Currently, there are about 40.4 million registered volunteers and some 130,000 volunteer organizations nationwide, according to the Communist Youth League of China Central Committee.
Wang Hongyan, head of the organization's secretariat, said the league will make online registration easier and set up more interesting projects to boost young people's enthusiasm for volunteer service.
"They vote with their feet. If a program doesn't sound appealing, they will not come," she said at a Beijing news conference at which the youth league's development blueprint was unveiled.
The conference was called by the State Council Information Office.
The list of registered volunteers has seen steady growth in China in recent years, with an annual increase of about 3 million. Volunteers devote at least 10 hours annually to volunteer work, Wang said, but given the huge demand from society, they cannot deliver enough quality services to meet the need.
Deng Guosheng, director of Tsinghua University's NGO Research Center, said that most volunteers on the mainland have three channels through which to serve — youth leagues, grassroots NGOs and community-based volunteer organizations affiliated with civil affairs departments.
"Youth leagues in China boast the largest number of volunteers but most of them are not active," he said, adding that incentives are insufficient to induce volunteers to devote time and energy for "image booster" projects.
Deng said youth leagues should consider shifting their role from voluntary project organizers to service providers for grassroots organizations, helping with fundraising, training and other support.

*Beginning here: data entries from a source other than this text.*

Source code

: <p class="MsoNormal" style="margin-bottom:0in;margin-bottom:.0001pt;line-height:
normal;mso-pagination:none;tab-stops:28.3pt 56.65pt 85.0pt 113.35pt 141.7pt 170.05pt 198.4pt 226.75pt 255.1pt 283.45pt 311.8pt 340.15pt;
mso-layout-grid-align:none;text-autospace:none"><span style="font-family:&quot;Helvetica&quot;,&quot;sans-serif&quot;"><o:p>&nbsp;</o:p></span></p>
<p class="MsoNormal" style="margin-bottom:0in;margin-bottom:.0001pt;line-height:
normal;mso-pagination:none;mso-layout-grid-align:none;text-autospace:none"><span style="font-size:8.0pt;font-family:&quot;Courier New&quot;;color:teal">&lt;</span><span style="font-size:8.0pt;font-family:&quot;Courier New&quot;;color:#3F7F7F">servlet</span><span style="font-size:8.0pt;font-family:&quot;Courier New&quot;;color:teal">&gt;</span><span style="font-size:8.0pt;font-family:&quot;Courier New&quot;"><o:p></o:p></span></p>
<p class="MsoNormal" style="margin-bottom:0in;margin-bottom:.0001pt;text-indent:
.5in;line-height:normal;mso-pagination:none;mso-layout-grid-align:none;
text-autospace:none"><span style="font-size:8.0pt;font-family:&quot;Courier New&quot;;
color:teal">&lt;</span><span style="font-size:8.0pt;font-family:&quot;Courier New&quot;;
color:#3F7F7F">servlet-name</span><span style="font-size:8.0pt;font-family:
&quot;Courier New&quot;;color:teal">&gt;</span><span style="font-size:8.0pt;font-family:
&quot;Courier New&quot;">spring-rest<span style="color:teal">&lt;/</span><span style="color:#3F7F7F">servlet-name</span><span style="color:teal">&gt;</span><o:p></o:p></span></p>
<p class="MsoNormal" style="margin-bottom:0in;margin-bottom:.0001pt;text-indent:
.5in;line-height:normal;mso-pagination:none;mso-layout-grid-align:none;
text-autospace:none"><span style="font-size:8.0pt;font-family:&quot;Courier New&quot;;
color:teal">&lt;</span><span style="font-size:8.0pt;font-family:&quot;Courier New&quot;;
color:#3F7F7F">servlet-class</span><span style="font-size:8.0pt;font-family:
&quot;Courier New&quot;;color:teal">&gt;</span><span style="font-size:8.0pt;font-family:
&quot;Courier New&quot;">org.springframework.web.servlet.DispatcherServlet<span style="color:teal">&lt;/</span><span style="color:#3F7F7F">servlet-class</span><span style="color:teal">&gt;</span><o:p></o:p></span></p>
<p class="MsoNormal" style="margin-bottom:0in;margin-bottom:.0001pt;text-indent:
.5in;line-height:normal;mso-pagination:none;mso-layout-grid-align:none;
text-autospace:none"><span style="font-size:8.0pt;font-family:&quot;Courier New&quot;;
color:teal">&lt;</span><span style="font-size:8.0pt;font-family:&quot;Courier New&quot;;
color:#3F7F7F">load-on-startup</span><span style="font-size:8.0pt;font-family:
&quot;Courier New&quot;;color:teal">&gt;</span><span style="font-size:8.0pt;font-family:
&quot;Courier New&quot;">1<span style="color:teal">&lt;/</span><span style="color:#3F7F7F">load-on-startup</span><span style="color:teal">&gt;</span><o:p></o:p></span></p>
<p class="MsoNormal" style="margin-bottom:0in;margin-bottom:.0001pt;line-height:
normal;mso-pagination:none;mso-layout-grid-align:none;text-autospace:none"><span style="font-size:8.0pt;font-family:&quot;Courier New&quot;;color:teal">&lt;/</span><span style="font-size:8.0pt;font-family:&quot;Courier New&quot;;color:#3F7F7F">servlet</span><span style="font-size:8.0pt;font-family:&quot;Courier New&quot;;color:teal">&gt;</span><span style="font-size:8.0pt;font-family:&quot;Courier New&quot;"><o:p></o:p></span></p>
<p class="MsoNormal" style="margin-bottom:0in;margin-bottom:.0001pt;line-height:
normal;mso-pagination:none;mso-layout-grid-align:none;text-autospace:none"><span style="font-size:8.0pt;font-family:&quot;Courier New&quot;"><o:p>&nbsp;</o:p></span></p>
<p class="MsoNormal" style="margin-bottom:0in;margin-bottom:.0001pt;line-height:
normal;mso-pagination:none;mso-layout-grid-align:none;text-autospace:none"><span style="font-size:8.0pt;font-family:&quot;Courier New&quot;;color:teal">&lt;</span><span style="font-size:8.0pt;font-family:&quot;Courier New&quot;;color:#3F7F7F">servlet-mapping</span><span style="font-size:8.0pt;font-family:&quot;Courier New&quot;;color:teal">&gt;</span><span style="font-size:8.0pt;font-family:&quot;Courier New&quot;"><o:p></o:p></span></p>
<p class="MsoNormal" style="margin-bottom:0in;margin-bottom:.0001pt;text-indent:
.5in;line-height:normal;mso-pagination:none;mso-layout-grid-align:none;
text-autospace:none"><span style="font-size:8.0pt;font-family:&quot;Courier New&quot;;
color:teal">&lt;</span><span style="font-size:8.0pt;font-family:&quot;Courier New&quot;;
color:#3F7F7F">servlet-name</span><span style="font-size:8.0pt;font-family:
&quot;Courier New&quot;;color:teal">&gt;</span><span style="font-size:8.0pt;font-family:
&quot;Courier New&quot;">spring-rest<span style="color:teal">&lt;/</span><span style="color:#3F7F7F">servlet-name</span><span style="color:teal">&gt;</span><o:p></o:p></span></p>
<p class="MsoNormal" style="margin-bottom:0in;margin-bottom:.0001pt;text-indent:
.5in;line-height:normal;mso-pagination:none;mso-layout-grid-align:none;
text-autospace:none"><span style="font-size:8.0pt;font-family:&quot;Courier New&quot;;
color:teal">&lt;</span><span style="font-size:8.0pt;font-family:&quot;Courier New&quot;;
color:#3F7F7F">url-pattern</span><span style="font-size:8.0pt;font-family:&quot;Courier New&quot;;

Cao Ranran, a director of a campus society that organizes Wuhan University students to teach rural students art and sports, said increasing numbers of college students are interested in volunteering in their spare time.
"Funding is our biggest problem," said the 23-year-old. Cao urged youth leagues to provide sustainable funding to his organization so that it can survive and recruit more volunteers.
Wang, with the CYL, said some chapters in East China have started pilot projects to explore cooperation with grassroots organizations. They act as incubators that empower volunteer organizations — even sometimes arranging rent-free workplaces.
Fanny Chan, country director of VSO China, an independent international development organization that offers volunteers a chance to work abroad to fight poverty in developing countries, urged youth leagues to promote legislation to better protect volunteers' rights and prevent them from becoming a kind of "cheap labor".
"It's not difficult for China to boost the number of volunteers, but providing necessary support and protection for them will be a big challenge," she said.
A poll of 278 voluntary organizations in Beijing found that less than 12 percent of them made contracts with their volunteers, while only about half of the organizations purchased safety insurance.
The Beijing Volunteer Association conducted the survey in 2011.
The challenges of protecting volunteers' rights includes a liability exemption for volunteers who make mistakes, and protection for those who have an accident or fall ill during the course of their service, Wang said.
She said the State Council has drafted regulations on volunteering and is soliciting opinions from government departments.